13.3. Spatial Data Structures¶
13.3.1. Spatial Data Structures¶
BST can take any comparable type, but is a one-dimensional key.
XY coords are 2-dimensional. Could combine? Would help for exact match, but not ranges (find in a search circle).
Could use two BSTs? Of narrow search on X? (would find everything in a vertical band, each would have to be checked for distance)
These same issues apply for any other search structure that takes a one-dimensional key.
13.3.2. KD Trees¶
KD Trees are identical to BSTs, except they store multi-dimensional data and rotate through the keys at each level.
Each level has a “discriminator” value.
The levels rotate through the dimensions of the multi-dimensional key.
13.3.3. K-D Tree Visualization¶
13.3.4. Bintree 1¶
The Bintree is similar to the KD-tree in that each level has splits and direction-finding driven by one dimension in the key, and it alternates through the dimensions.
But, the split is in the middle of the key range (image space vs. object space splitting)
The Bintree is a trie: No data at the internal nodes, and some leaf nodes can be empty.
13.3.5. Bintree 2¶
13.3.6. Bintree 2¶
13.3.7. PR Quadtrees¶
Like the Bintree, but splits in all dimensions at once. For two dimensions, this means 4 children (three dimensions would mean 8 children).
Some similarity to DNA trees.
13.3.8. Point Quadtree¶
Like PR Quadtree, but using Object Space Decomposition.
Not a trie
Fills out our last data structure in the design space.
13.3.9. Extending the Concept¶
Spatial data structures have a Decomposition Rule.
The rule might be to allow more than one point in a node.

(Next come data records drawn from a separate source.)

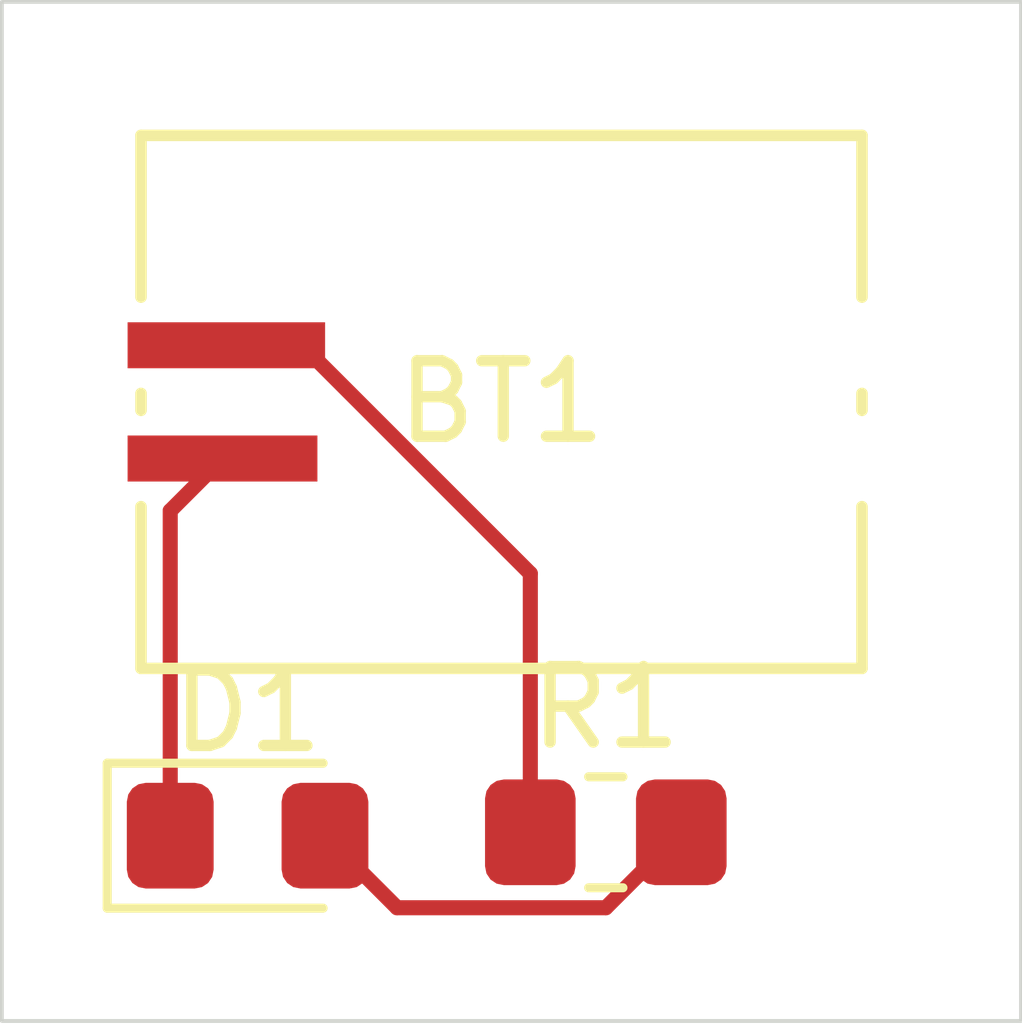
<source format=kicad_pcb>
(kicad_pcb
	(version 20240108)
	(generator "pcbnew")
	(generator_version "8.0")
	(general
		(thickness 1.6)
		(legacy_teardrops no)
	)
	(paper "A4")
	(title_block
		(title "Intro LED Project")
		(date "2024-10-08")
		(rev "1.0.0")
	)
	(layers
		(0 "F.Cu" signal)
		(31 "B.Cu" signal)
		(32 "B.Adhes" user "B.Adhesive")
		(33 "F.Adhes" user "F.Adhesive")
		(34 "B.Paste" user)
		(35 "F.Paste" user)
		(36 "B.SilkS" user "B.Silkscreen")
		(37 "F.SilkS" user "F.Silkscreen")
		(38 "B.Mask" user)
		(39 "F.Mask" user)
		(40 "Dwgs.User" user "User.Drawings")
		(41 "Cmts.User" user "User.Comments")
		(42 "Eco1.User" user "User.Eco1")
		(43 "Eco2.User" user "User.Eco2")
		(44 "Edge.Cuts" user)
		(45 "Margin" user)
		(46 "B.CrtYd" user "B.Courtyard")
		(47 "F.CrtYd" user "F.Courtyard")
		(48 "B.Fab" user)
		(49 "F.Fab" user)
		(50 "User.1" user)
		(51 "User.2" user)
		(52 "User.3" user)
		(53 "User.4" user)
		(54 "User.5" user)
		(55 "User.6" user)
		(56 "User.7" user)
		(57 "User.8" user)
		(58 "User.9" user)
	)
	(setup
		(pad_to_mask_clearance 0)
		(allow_soldermask_bridges_in_footprints no)
		(pcbplotparams
			(layerselection 0x00010fc_ffffffff)
			(plot_on_all_layers_selection 0x0000000_00000000)
			(disableapertmacros no)
			(usegerberextensions no)
			(usegerberattributes yes)
			(usegerberadvancedattributes yes)
			(creategerberjobfile yes)
			(dashed_line_dash_ratio 12.000000)
			(dashed_line_gap_ratio 3.000000)
			(svgprecision 4)
			(plotframeref no)
			(viasonmask no)
			(mode 1)
			(useauxorigin no)
			(hpglpennumber 1)
			(hpglpenspeed 20)
			(hpglpendiameter 15.000000)
			(pdf_front_fp_property_popups yes)
			(pdf_back_fp_property_popups yes)
			(dxfpolygonmode yes)
			(dxfimperialunits yes)
			(dxfusepcbnewfont yes)
			(psnegative no)
			(psa4output no)
			(plotreference yes)
			(plotvalue yes)
			(plotfptext yes)
			(plotinvisibletext no)
			(sketchpadsonfab no)
			(subtractmaskfromsilk no)
			(outputformat 1)
			(mirror no)
			(drillshape 1)
			(scaleselection 1)
			(outputdirectory "")
		)
	)
	(net 0 "")
	(net 1 "Net-(BT1-+)")
	(net 2 "Net-(BT1--)")
	(net 3 "Net-(D1-A)")
	(footprint "Resistor_SMD:R_0805_2012Metric_Pad1.20x1.40mm_HandSolder" (layer "F.Cu") (at 147 104.5))
	(footprint "FS_3_Global_Footprint_Library:MS621FE-FL11E_SEC" (layer "F.Cu") (at 145.6182 98.7988))
	(footprint "LED_SMD:LED_0805_2012Metric_Pad1.15x1.40mm_HandSolder" (layer "F.Cu") (at 142.255 104.545))
	(gr_rect
		(start 139 93.5)
		(end 152.5 107)
		(stroke
			(width 0.05)
			(type default)
		)
		(fill none)
		(layer "Edge.Cuts")
		(uuid "e93187a2-adb1-4d87-9169-219b1ade495b")
	)
	(segment
		(start 146 104.5)
		(end 146 101.072199)
		(width 0.2)
		(layer "F.Cu")
		(net 1)
		(uuid "23a499de-9d2c-4198-b9ef-d27aaffc81b7")
	)
	(segment
		(start 142.9766 98.048799)
		(end 141.9733 98.048799)
		(width 0.2)
		(layer "F.Cu")
		(net 1)
		(uuid "8b9dd630-932c-4c3a-aca8-47115359179f")
	)
	(segment
		(start 146 101.072199)
		(end 142.9766 98.048799)
		(width 0.2)
		(layer "F.Cu")
		(net 1)
		(uuid "e13fd088-d238-4c3b-8475-432ff96fe4b5")
	)
	(segment
		(start 141.23 100.241301)
		(end 141.9225 99.548801)
		(width 0.2)
		(layer "F.Cu")
		(net 2)
		(uuid "864cf461-b58b-4ee9-a66b-2b4d92ced776")
	)
	(segment
		(start 141.23 104.545)
		(end 141.23 100.241301)
		(width 0.2)
		(layer "F.Cu")
		(net 2)
		(uuid "98431265-b1f0-4231-b412-801a7f685d6d")
	)
	(segment
		(start 148 104.5)
		(end 147 105.5)
		(width 0.2)
		(layer "F.Cu")
		(net 3)
		(uuid "08a70d87-178e-4410-8629-1107c00a77d4")
	)
	(segment
		(start 147 105.5)
		(end 144.235 105.5)
		(width 0.2)
		(layer "F.Cu")
		(net 3)
		(uuid "2e1420e2-98d9-4dae-8069-afea01b495d4")
	)
	(segment
		(start 144.235 105.5)
		(end 143.28 104.545)
		(width 0.2)
		(layer "F.Cu")
		(net 3)
		(uuid "c0dd9388-4ed2-4692-8d26-65602edfaab0")
	)
)

</source>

13.3.10. Going Beyond Points¶
We can store any objects, not just points.
A sensible decomposition rule can make this efficient.
For example, we could store boxes in 2D.
But what about boxes that overlap? Splitting can’t separate them.
So, the system has to allow for an arbirary number of overlapping boxes.
Since we need to allow for storing a list of boxes anyway, we might as well allow more than one even when there is no split.
Example rule: A node can store a list of up to three boxes, or as many boxes as required if they all share a common intersection.
If the boxes in the node violate this rule, then split it (during insertion).
If an internal node has two leaf children that, together, pass the rule, then merge them (on deletion).
This approach supports efficient detection of box intersections.